## [DESCRIPTION OF THE TASK]
Your response should be an exact reproduction of the data below, beginning at the line containing "売ってない店も多いので、Amazonや楽天でも" and ending with the final line.

Stored data entries:

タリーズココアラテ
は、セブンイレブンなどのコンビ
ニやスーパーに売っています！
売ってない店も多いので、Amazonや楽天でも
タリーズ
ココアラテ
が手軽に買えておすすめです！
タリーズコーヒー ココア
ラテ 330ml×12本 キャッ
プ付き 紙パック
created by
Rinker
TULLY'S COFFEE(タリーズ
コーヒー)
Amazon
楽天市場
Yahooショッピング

## [COMPLETED EXERCISE]
売ってない店も多いので、Amazonや楽天でも
タリーズ
ココアラテ
が手軽に買えておすすめです！
タリーズコーヒー ココア
ラテ 330ml×12本 キャッ
プ付き 紙パック
created by
Rinker
TULLY'S COFFEE(タリーズ
コーヒー)
Amazon
楽天市場
Yahooショッピング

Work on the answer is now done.